WORK ITEM - Take from the material every line that contains the word "shoulder".

GIVEN DATA -
>>>>>

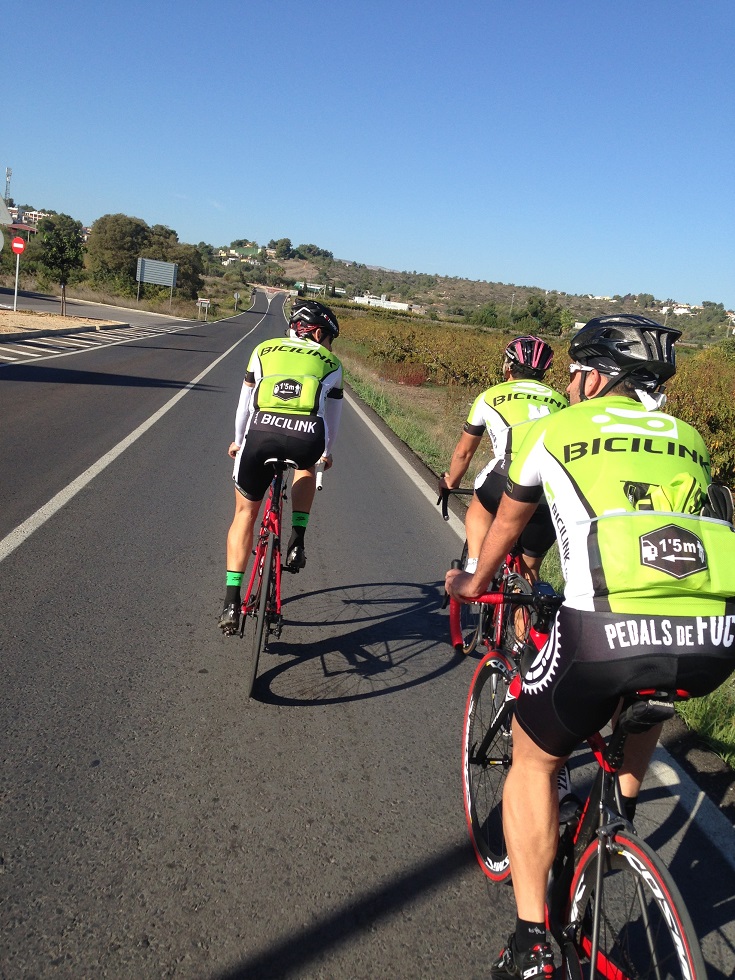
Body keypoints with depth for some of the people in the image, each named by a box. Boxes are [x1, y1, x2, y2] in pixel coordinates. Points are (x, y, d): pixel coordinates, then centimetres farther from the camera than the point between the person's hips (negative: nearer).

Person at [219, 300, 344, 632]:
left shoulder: (264, 350, 29)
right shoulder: (330, 364, 26)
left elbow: (245, 404, 35)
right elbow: (332, 418, 36)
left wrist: (239, 441, 52)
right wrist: (326, 453, 54)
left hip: (261, 434, 0)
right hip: (308, 439, 0)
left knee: (245, 513, 20)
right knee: (306, 468, 38)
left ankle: (232, 602, 16)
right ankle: (297, 542, 24)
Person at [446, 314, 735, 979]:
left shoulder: (559, 430, 17)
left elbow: (507, 524, 33)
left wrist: (474, 583, 52)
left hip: (608, 628, -4)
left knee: (533, 760, 21)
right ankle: (620, 817, 44)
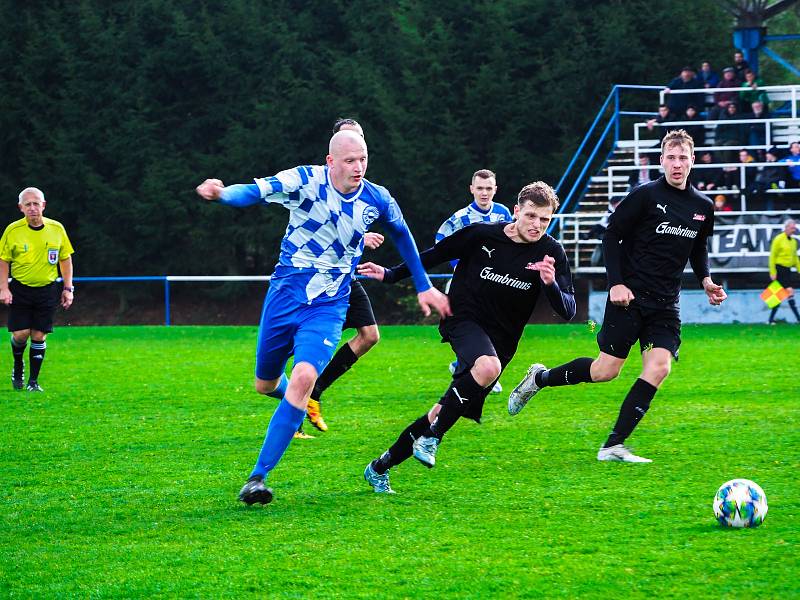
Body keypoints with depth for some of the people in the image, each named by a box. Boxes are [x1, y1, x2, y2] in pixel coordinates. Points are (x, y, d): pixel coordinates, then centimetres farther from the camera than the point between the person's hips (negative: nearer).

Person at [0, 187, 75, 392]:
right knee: (21, 333, -7)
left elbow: (65, 259, 9)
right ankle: (18, 366, 24)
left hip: (47, 290, 1)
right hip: (20, 289, -1)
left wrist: (68, 288, 5)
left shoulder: (57, 229, -1)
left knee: (39, 336, -1)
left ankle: (33, 381, 8)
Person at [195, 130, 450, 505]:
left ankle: (259, 477, -21)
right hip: (285, 294, 0)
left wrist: (424, 287, 23)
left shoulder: (377, 200, -3)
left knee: (303, 379, -23)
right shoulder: (306, 181, -13)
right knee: (265, 385, 12)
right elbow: (255, 192, -26)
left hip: (328, 308, 0)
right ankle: (287, 393, 53)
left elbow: (402, 236, 18)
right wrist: (222, 193, -49)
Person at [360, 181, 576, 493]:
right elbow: (436, 255, 7)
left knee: (447, 412, 2)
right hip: (463, 317, -3)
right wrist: (391, 274, 11)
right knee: (488, 366, -37)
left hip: (501, 338, 3)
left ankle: (381, 466, 20)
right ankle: (431, 437, -22)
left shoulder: (551, 253, -6)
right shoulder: (483, 234, -9)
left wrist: (551, 284, -30)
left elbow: (568, 312, -10)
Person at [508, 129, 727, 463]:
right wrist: (616, 283, -13)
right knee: (606, 370, -5)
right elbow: (611, 234, -5)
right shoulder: (646, 196, -8)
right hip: (630, 297, -5)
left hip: (665, 305, 5)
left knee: (659, 367, -13)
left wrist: (706, 280, 8)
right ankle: (539, 379, 22)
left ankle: (613, 447, -8)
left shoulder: (703, 207, 9)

<<<<<

RESULT OF THIS EXERCISE -
left shoulder: (264, 350, 29)
right shoulder: (330, 364, 26)
left shoulder: (559, 430, 17)
left shoulder: (57, 229, -1)
left shoulder: (377, 200, -3)
right shoulder: (306, 181, -13)
left shoulder: (551, 253, -6)
right shoulder: (483, 234, -9)
right shoulder: (646, 196, -8)
left shoulder: (703, 207, 9)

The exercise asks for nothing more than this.